Multiplicative Updates for Nonnegative Quadratic Programming

by Fei Sha, Yuanqing Lin, Lawrence K. Saul and Daniel D. Lee

This paper addresses a method for quadratic programming with non-negative constraints. We know there are serveral basic techniques dealing with non-negative constraints: one is use the logarithm and the gradient method would becoeme a multiplicative update step, which is usually referred to as EG.

In this paper, the following optimization problem,
minimize F(x) = xTA x /2 + bT x subject to x >= 0
is explored. The proposed updating rule is simple: let A = A+ - A-, where A+ and A- are the positive elements and negative elements of A and let ai = (A+ x)i, ci = (A-x)i. The updating scale factor resembles a root of a quadratic algebraic equation:
xi <- xi (-bi + sqrt(bi2 + 4 ai ci)) / (2ai)
The rest is the proof.

Here I want to mention several easy parts about the algorithm: the gradient of the objective function is ai + bi - ci and when it's positive the update rule will decrease the objective function and when it's negative the update rule will increase the objective function; the fixed point analysis shows that the condition coincides with KKT condition.

There are several application of this optimization technique, e.g. in the dual problem of SVM. But it seems that specific algorithms, such as SMO will do better than this multiplicative update rule.
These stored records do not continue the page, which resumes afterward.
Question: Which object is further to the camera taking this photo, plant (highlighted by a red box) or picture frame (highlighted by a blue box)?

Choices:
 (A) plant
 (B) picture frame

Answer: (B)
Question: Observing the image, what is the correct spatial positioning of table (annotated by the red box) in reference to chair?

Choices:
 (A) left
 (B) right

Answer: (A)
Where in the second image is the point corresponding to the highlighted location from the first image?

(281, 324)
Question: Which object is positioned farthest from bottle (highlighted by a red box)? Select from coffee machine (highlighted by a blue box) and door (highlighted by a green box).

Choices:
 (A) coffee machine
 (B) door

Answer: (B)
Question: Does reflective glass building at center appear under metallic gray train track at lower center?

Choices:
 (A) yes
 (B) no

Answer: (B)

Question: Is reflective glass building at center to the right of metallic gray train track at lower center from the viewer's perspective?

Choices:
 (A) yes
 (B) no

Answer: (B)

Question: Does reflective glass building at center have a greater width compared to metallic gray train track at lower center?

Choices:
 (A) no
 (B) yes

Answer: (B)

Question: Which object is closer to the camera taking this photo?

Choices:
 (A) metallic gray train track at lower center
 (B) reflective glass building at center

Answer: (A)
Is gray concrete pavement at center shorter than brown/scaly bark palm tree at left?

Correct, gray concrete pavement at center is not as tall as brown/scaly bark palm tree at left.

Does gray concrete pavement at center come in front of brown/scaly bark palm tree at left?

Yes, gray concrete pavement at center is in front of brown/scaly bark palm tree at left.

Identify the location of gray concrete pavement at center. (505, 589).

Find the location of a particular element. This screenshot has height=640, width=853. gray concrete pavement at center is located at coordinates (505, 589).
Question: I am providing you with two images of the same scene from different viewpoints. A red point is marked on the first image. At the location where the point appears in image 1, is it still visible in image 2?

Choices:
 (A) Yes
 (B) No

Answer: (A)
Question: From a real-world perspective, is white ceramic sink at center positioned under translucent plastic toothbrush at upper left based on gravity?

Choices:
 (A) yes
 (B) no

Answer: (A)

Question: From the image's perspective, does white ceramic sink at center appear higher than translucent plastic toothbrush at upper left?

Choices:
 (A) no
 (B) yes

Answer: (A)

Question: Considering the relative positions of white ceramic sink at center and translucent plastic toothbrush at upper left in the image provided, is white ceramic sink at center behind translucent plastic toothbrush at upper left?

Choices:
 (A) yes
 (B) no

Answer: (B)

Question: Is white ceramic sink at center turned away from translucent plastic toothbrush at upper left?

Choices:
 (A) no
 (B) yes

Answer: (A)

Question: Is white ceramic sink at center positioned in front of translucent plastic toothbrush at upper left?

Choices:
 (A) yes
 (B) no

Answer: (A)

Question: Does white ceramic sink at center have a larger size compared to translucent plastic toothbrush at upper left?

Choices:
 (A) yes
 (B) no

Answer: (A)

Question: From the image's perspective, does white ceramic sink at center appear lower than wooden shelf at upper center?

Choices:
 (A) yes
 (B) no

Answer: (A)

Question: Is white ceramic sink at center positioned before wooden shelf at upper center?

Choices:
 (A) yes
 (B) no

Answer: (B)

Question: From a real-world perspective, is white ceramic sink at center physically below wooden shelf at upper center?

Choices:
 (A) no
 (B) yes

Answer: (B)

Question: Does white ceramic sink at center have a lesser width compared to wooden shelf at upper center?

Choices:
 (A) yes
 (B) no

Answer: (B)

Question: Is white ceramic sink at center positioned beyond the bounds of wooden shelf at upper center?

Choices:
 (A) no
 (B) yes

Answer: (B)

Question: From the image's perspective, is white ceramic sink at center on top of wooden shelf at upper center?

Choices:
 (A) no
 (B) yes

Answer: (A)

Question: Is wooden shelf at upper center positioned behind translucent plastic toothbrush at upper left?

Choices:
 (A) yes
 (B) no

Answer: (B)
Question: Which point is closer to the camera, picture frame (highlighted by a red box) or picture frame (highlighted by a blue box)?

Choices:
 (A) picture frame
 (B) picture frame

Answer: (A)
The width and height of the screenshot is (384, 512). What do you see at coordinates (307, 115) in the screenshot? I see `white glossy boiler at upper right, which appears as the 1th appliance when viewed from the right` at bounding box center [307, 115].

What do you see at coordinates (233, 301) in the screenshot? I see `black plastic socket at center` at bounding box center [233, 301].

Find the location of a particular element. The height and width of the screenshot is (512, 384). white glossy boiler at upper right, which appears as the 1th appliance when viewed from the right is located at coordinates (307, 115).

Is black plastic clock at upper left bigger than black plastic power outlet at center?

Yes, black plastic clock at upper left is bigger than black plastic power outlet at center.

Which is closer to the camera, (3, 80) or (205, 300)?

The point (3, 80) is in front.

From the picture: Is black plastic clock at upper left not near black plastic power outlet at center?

So maybe we have to check the convergence rate and do some experiments for comparison.

1 comment:

Anonymous said...

An interesting idea, but it's not clear why we would to use these types of updates.

To get the SVM dual expressed in terms of non-negative constraints alone, they must assume the bias is 0. This is ok, but if you make this assumption it opens up a whole new ball-game of optimization methods, such as gradient projection methods. This includes generalized Cauchy point methods, nonmonotone spectral projected gradient methods, two-metric projection methods, and Nesterov's method for solving problems with simple constraints:
- http://portal.acm.org/citation.cfm?id=589081
- The chapter of Nocedal & Wright's "Numerical Optimization" on quadratic programming.
- The chapter of Bertsekas' "Nonlinear Programming" on optimization over convex sets.
- The chapter of Nesterov's "Introductory Lectures on Convex Optimization" on nonsmooth convex optimization.

I suspect that all four of the above methods would solve this particular SVM dual faster than the multiplicative updates. The author's experiments where they verify that they get the 'right' classification error on some tiny UCI data sets are certainly not convincing from an optimization perspective.